A call to end racism in Canada’s health care systems

Jane Philpott: We don’t need more studies; we need action. We must seize this moment in history and act to prevent more senseless deaths.

A protest march for Joyce Echaquan in Montreal on Oct. 3, 2020 (CP/Mario Beauregard)

A protest march for Joyce Echaquan in Montreal on Oct. 3, 2020 (CP/Mario Beauregard)

The Hon. Dr. Jane Philpott is a former federal minister of health and minister of Indigenous services. She is dean of the Faculty of Health Sciences, Queen’s University.

I wish I could say with certainty that the death of 37-year-old Joyce Echaquan will be a wake-up call for health systems in Canada. It should be. But history gives us no confidence to make such a claim. Joyce Echaquan is not the first person to die as a direct or indirect result of racism in Canadian health care systems. Tragically she won’t be the last. But her death comes at a point in our history where Canadians may be more attuned to the dangers of systemic racism than we were, for example, when 45-year-old Brian Sinclair died in a Winnipeg hospital in 2008.

We must seize this moment in history and act to prevent more senseless deaths. There is no better place to start than with changing the way we train health professionals. A 2019 international consensus statement on Indigenous health equity notes that “Medical education institutions must acknowledge their historical and contemporary role in the colonial project and engage in an institutional decolonization process.”

Here at Queen’s University, our principal, Patrick Deane, has not shied away from declaring that racism and other forms of oppression, including colonialism, “deeply affect our institution, as they do the systems and formations of our society at large.” Such a categorical admission of institutional racism from the leader of a prominent post-secondary institution is not something we heard a decade ago. The open admission that an organization like ours is plagued with structural injustices, which permit some to be privileged and others to be harmed, is an essential step on our journey to changing those deep-rooted patterns of injustice. That kind of openness leads me to think that we are at a point in time when we can more effectively take on racism and colonialism in health care; in hopes that Joyce Echaquan’s death will not be in vain.

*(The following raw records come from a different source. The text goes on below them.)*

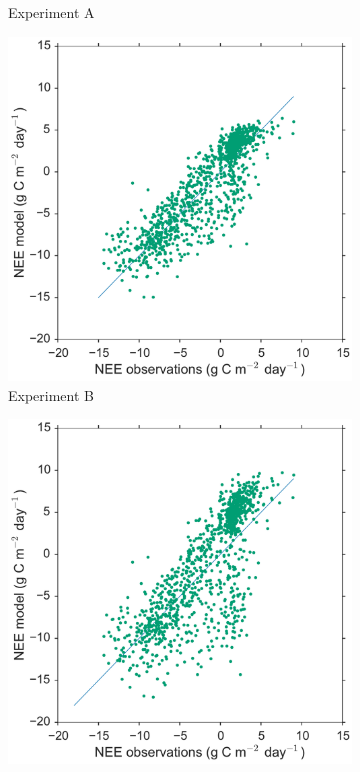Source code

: \documentclass[review]{elsarticle}
\begin{document}
\begin{figure}
\begin{subfigure}[b]{0.4\textwidth}
        \caption{Experiment A}
        \label{fig:forecastscatBR}
    \end{subfigure}
    \begin{subfigure}[b]{0.4\textwidth}
        \includegraphics[width=\textwidth]{Bfscat2.pdf}
        \caption{Experiment B}
        \label{fig:forecastscatedcBR}
    \end{subfigure}
    \begin{subfigure}[b]{0.4\textwidth}
        \includegraphics[width=\textwidth]{Cfscat2.pdf}

\end{subfigure}
\end{figure}
\end{document}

There is no single intervention that leads to the reduction or the elimination of racism and colonialism in health systems or in the training of health professionals. We need comprehensive and collaborative cultural transformation. We don’t need more studies; we need action on a suite of reforms. Steps have been laid out in multiple reports including the Calls to Action of the Truth and Reconciliation Commission and the Calls for Justice from the Inquiry on Missing and Murdered Indigenous Women and Girls. The Association of Medical Faculties of Canada tabled its own commitment last year entitled a Joint Commitment to Action on Indigenous Health.

As dean of the Faculty of Health Sciences at Queen’s, I’m determined to work with my colleagues to breathe life into those reports. We have hired new staff including an elder-in-residence to provide ceremonial and cultural supports. Last week we opened an Office of Equity, Diversity, and Inclusion and we now have over 150 volunteers from students, staff, and faculty participating in a Dean’s Action Table on Equity, Diversity, and Inclusion.

We have an obligation to expand the Indigenous health workforce by increasing the number of First Nations, Inuit and Métis students in medicine, nursing and rehabilitation therapy. Indigenous Peoples must see themselves reflected in the health professionals who treat them. We must continue to identify structural biases in our admissions processes and make amendments, accordingly, including diversifying the membership of admissions committees and introducing cultural safety training for their members.

We’ve already changed the focus of the Queen’s Accelerated Route to Medical School to enable 10 students who identify as Indigenous or Black to begin a pathway to medical education that addresses some of the well-known systemic barriers to access. We know this means we’ll need a broad community of support for growing numbers of Indigenous and Black students on campus and in our health professions programs, but we’ve already taken steps to enable that, by hiring mentors such as Wendy Phillips, elder-in-residence and former MP Celina Caesar-Chavannes, senior advisor on equity, diversity and inclusion.

Just as important as the diversity of our student body is what we teach our students. Our curricula must include Indigenous perspectives of history and culture. It should include concepts of power, privilege and conflict resolution. This work is underway. We have professional development courses in cultural safety, anti-racism and anti-oppression. We have started to diversify our workforce, recognizing the importance of having staff and faculty from under-represented groups in leadership positions and on decision-making bodies.

We also need tools to help us identify personal, institutional and systemic forms of racism. As we use these tools, there will be an obligation to act on what we learn, with cycles of self-reflection and informed action. Increasingly, we must learn safe and effective ways to speak up when we recognize bias, harassment, and micro-aggressions.

Speaking up is the minimum response. Our collective goal is to change the entrenched patterns of injustice in our health systems. In some cases, it’s a matter of life or death.